Well, I can’t profess on the issue but, I wonder if locales is a bit ‘PC gone too far’. Surely its about communication? so if the different dialects don’t cause a breakage in communication then the does the adage ‘if it ain’t broke, don’t fix it’, apply?
Maybe it’s useful for multi-national entities but the cost of translation is quite significant for smaller businesses. I digress :oops:
Locale implies more than just language, IBazz… For example, en_US, en_GB, en_CA, en_ZA, en_AU, en_NZ - all imply “English”, and can fall back on the default “English” dialect you choose for your site… but which ones use mm/dd/yyyy vs. dd/mm/yyyy? Which use meters and kilos vs. feet and pounds? These are important “locale” settings that have nothing to do with language. If your mission is to localize your website, why restrict your DB to language when it’s not much more work to account for full locale, and allow future localization of other non-linguistic information?

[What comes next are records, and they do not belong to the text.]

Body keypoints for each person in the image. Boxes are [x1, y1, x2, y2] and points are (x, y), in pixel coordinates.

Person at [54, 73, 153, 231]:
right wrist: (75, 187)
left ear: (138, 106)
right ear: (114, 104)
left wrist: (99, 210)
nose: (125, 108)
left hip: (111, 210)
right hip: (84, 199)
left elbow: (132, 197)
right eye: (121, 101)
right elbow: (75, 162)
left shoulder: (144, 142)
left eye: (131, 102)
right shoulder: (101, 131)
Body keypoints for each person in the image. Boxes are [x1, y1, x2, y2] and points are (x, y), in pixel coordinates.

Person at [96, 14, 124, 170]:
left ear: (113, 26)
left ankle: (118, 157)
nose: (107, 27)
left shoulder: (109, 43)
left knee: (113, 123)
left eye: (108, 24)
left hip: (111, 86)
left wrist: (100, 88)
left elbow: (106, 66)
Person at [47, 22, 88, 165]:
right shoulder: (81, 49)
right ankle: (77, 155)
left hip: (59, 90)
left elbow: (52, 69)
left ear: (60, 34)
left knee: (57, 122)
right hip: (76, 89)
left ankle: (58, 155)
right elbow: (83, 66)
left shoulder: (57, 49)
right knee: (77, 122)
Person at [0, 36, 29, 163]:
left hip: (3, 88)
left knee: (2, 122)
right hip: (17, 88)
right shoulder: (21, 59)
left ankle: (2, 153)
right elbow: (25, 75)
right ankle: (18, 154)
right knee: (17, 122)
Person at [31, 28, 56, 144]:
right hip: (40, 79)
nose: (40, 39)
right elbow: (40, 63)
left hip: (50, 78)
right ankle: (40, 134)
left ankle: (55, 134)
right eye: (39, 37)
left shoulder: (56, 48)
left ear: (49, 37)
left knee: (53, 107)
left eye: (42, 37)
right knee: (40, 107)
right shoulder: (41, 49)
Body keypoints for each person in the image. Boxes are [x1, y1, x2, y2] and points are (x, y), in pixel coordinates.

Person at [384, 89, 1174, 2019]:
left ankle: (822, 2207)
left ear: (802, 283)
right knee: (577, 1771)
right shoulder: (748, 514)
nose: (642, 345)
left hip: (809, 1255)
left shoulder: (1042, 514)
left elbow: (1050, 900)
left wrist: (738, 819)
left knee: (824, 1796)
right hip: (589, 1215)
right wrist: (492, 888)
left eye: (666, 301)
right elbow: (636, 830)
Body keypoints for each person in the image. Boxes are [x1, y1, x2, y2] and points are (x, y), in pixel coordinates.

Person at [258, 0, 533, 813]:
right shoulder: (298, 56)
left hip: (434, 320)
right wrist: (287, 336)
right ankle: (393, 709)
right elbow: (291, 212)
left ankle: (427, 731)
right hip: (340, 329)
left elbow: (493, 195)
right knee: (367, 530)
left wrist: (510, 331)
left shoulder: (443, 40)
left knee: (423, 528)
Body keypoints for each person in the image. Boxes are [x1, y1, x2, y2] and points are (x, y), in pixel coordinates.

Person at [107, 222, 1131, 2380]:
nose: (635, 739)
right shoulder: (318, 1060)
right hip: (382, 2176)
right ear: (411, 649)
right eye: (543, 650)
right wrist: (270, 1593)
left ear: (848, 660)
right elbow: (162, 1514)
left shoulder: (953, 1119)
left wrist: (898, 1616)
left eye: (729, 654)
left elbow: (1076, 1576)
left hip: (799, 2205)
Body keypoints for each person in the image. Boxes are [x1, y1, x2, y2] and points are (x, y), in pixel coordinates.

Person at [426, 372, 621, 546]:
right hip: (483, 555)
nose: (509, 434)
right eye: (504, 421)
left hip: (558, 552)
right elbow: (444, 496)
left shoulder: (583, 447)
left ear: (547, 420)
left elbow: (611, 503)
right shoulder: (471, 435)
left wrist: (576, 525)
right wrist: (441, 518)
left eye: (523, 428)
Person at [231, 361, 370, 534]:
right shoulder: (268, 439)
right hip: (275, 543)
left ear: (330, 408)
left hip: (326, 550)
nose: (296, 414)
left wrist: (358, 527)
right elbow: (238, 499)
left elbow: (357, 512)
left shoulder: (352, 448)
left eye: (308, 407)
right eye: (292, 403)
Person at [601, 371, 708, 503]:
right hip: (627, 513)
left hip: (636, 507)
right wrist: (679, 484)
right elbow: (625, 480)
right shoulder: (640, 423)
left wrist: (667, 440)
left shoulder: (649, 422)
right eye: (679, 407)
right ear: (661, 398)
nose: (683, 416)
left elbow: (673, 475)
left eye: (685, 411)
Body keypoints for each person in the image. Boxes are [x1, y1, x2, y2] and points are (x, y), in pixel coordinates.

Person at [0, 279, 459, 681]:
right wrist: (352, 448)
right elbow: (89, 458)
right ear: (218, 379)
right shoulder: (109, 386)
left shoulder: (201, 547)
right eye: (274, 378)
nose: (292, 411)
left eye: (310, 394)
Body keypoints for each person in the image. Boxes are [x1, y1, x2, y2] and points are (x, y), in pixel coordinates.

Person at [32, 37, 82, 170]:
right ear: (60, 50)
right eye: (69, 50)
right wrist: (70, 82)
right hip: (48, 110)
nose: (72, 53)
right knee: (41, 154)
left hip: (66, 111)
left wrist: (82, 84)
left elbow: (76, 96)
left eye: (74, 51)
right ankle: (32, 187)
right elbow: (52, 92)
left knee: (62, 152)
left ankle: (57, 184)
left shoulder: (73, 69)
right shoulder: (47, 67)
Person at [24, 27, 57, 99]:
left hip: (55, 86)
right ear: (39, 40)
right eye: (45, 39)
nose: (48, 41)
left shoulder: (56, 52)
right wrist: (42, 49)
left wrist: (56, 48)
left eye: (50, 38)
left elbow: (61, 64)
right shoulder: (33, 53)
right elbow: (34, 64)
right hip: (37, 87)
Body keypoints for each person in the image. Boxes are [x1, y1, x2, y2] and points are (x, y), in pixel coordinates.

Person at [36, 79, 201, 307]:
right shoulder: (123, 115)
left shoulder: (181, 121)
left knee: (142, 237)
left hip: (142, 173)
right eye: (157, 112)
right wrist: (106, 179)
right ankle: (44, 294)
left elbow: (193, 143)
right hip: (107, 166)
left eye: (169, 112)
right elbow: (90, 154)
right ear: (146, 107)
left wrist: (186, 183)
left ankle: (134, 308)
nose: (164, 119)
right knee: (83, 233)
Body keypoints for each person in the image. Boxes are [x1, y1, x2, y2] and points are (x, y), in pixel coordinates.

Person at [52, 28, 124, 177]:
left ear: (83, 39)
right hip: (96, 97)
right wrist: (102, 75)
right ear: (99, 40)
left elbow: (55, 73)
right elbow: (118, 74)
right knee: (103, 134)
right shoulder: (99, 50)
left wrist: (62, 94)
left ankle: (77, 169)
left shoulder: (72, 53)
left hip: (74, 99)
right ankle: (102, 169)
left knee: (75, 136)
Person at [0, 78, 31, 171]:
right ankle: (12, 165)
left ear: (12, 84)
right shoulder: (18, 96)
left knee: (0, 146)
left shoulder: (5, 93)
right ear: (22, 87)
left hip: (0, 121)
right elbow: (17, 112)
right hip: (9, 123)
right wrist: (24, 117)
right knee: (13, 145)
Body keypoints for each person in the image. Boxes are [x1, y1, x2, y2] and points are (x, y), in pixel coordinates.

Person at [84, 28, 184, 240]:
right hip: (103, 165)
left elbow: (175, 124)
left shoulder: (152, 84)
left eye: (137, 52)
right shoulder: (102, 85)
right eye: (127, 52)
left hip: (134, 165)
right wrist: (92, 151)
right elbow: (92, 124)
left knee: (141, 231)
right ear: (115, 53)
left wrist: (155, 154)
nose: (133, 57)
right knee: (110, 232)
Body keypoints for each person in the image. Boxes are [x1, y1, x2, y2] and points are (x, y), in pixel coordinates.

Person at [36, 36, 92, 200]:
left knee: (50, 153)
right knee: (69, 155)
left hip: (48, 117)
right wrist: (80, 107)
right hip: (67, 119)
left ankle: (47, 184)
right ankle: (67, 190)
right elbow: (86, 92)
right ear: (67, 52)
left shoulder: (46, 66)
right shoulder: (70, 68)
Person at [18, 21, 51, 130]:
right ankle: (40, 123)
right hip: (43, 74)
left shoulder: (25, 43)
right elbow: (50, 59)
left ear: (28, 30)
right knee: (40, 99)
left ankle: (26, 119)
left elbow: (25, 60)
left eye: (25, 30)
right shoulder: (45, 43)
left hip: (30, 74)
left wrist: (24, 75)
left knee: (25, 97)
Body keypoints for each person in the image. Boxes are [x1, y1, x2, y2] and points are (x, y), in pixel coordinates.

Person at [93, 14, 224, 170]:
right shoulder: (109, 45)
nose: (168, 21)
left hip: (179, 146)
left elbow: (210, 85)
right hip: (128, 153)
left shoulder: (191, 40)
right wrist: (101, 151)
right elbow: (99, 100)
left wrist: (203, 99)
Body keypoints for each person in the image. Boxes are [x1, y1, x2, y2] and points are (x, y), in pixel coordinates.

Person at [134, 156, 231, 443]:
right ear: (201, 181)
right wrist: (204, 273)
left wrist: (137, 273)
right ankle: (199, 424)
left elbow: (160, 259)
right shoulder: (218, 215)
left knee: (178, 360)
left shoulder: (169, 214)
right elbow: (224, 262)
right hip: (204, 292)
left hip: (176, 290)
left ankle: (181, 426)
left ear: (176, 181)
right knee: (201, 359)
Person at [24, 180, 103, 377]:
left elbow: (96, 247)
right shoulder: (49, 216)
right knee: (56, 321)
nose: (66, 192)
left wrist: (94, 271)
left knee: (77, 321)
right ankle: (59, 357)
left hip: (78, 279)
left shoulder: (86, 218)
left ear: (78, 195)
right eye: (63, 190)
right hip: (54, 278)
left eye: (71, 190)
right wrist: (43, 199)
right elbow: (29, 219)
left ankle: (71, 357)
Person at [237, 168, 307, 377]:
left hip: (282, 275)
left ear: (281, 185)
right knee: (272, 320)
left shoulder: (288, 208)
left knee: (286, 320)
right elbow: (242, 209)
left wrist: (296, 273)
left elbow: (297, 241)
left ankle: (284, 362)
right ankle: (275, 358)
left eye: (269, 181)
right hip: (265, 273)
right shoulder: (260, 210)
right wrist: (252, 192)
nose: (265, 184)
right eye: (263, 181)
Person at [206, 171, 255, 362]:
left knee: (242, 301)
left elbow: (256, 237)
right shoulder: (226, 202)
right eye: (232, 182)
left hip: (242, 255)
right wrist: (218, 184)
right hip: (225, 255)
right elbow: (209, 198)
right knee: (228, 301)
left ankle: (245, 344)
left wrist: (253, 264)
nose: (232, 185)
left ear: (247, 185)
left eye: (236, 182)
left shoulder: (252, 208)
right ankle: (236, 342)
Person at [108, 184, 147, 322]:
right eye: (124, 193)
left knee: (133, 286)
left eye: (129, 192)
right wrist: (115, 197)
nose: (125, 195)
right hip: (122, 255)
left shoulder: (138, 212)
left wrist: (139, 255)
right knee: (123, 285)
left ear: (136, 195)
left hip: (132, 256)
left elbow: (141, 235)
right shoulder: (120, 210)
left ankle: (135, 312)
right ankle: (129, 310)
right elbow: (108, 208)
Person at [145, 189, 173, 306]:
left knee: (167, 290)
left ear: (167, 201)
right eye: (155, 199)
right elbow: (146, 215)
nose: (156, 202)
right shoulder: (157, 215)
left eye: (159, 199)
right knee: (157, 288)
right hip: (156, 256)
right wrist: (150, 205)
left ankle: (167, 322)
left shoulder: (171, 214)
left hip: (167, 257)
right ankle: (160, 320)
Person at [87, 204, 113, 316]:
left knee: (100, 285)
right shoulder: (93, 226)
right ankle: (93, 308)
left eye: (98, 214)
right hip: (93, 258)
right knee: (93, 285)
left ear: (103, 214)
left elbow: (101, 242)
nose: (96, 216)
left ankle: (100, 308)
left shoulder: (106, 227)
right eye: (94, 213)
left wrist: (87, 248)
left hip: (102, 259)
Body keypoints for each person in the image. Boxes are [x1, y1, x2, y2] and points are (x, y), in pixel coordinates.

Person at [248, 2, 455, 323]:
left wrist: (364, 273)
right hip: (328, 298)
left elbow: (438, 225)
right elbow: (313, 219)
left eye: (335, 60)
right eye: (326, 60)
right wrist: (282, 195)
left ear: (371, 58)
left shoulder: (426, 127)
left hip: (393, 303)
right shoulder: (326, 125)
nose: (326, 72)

Don’t think that’s important? If you print your date for an upcoming event as 04/05/2011 - half your audience may believe it’s April 5th, the other half May 4th… think that’s not an important miscommunication? Think again.
Heh… “equally confusing EVERYONE” doesn’t equate to “no confusion anywhere”. I’ve used dates in YYYY-MM-DD format in websites before… the specific case I’m thinking of was a form with a jQuery datepicker that filled the field with a Y-m-d date. I never saw so much negative user feedback in my life!!! People called us at least every other day confused about the dates!!! Don’t assume people are smart… that’s a sure way to develop poor usability apps.